After various posts and feedback I finally decided on how i wanted my car to look... It's been a year but I can safely say I am now quite chuffed at the final outcome.... 

Only thing left to do is knock down the TEIN's 10-15mm.... Would like some opinion though as I have had second thoughts after feedback from friends who think it sits at a nive height.

These pics were taken at JAE 2010 using a lowly iPhone camera.. My car was on the edinburghcruise.co.uk stand.

Opinions welcome good or bad.


































































































Thanks


----------



## Ginzilla (Jan 25, 2010)

Thats hot!

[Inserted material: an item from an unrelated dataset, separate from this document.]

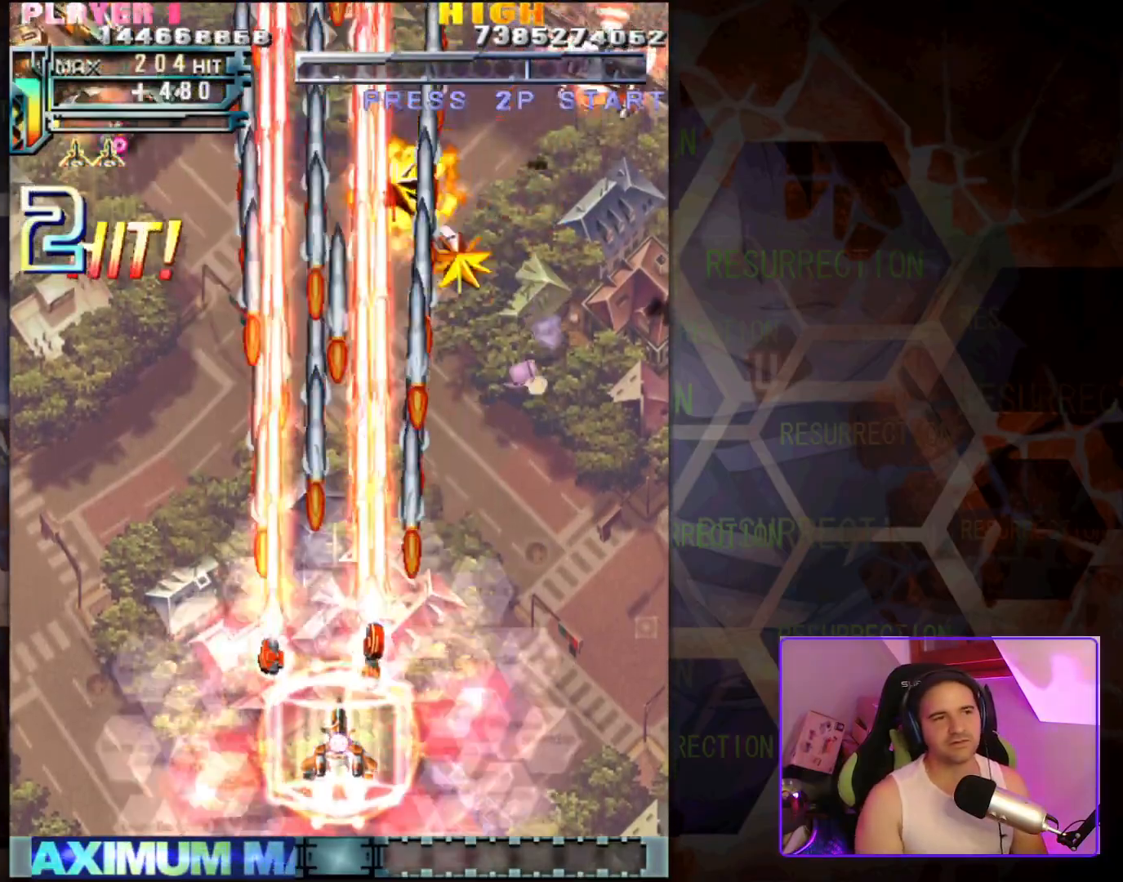
{"dt_ms": 500, "buttons": [], "left_stick": "right", "events": [[233, "left_stick", "right"]]}
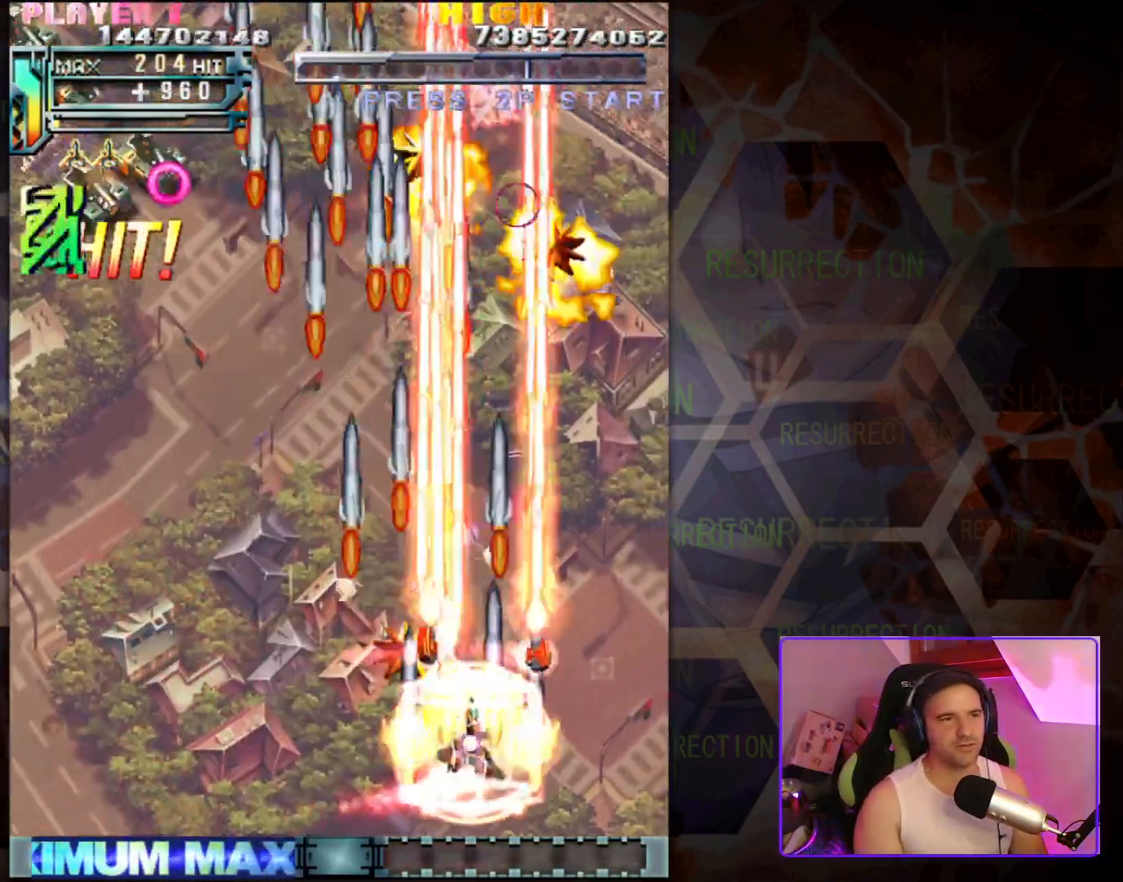
{"dt_ms": 1000, "buttons": [], "left_stick": "left"}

I'd try lowering it a little more.

Gin


----------



## ANDY H (Mar 17, 2005)

ce28's + R32 = winner!!!!
very nice car!


----------



## *Shane* (Jul 21, 2009)

lovely car mate, wheels are mint on it


----------



## R32 GTR R32 GTR (Nov 27, 2009)

slam it to the floor


----------



## saltyno1 (Sep 12, 2010)

great looking 32 wheels are sweet


----------



## tarmac terror (Jul 16, 2003)

Lovely looking R32 there mate. Good to see another north of the border! 


TT


----------



## Fuel Performance (Aug 31, 2010)

Looks Great!!


----------



## Cris (Sep 17, 2007)

Good choice of car colour and wheel colour.


----------



## alternatengine (May 17, 2006)

Couple of my mates pics... slightly better quality phone!


----------



## inFOCUS (Jul 2, 2004)

looks awesome as it is, leave the ride height alone:thumbsup::thumbsup::thumbsup:


----------



## mcinallygsxr (Jan 26, 2009)

stunning car mate


----------



## Marlon88 (Sep 20, 2008)

CE28 wheels on a GTR are a perfect match 

Great looking car mate, take care of it and drive safely. :thumbsup:


----------



## Cris (Sep 17, 2007)

inFOCUS said:


> looks awesome as it is, leave the ride height alone:thumbsup::thumbsup::thumbsup:


I'd agree. Mine's in the process of being wound up. By eye yours looms to be a low as mine was.


----------



## Min-e (Sep 23, 2009)

Great example of a BNR32, and the ride height is perfect in my opinion. What is the size and offset of the wheels, as the width and offset look spot on!


----------



## Kadir (Mar 23, 2008)

Looks spot on!


----------



## ShaggyR32GTR (Feb 29, 2008)

Very nice:thumbsup:looks sweet just the way it is.


----------



## endo (Jul 11, 2007)

looks good man, you should come down to south queenferry this thursday  and meet up with the skyline folk


----------



## Mr CL7 (Jul 28, 2010)

Looking good


----------



## alternatengine (May 17, 2006)

Min-e said:


> Great example of a BNR32, and the ride height is perfect in my opinion. What is the size and offset of the wheels, as the width and offset look spot on!


It took me a lot of time and research to get "the perfect offset"... Settled on 18x9.5 with an ET 15.. Decided on a 255/35/18 as it gives a little more room under the arches when it goes lower... I know some people have gone 265 without rubbing but I have heard of some who's has.. Decided to play it safe!


























The pic doesn't show how aligned the wheel is with the arch as the front wheel is turned (I really couldn't be bothered straightening it) but it gives an idea!


----------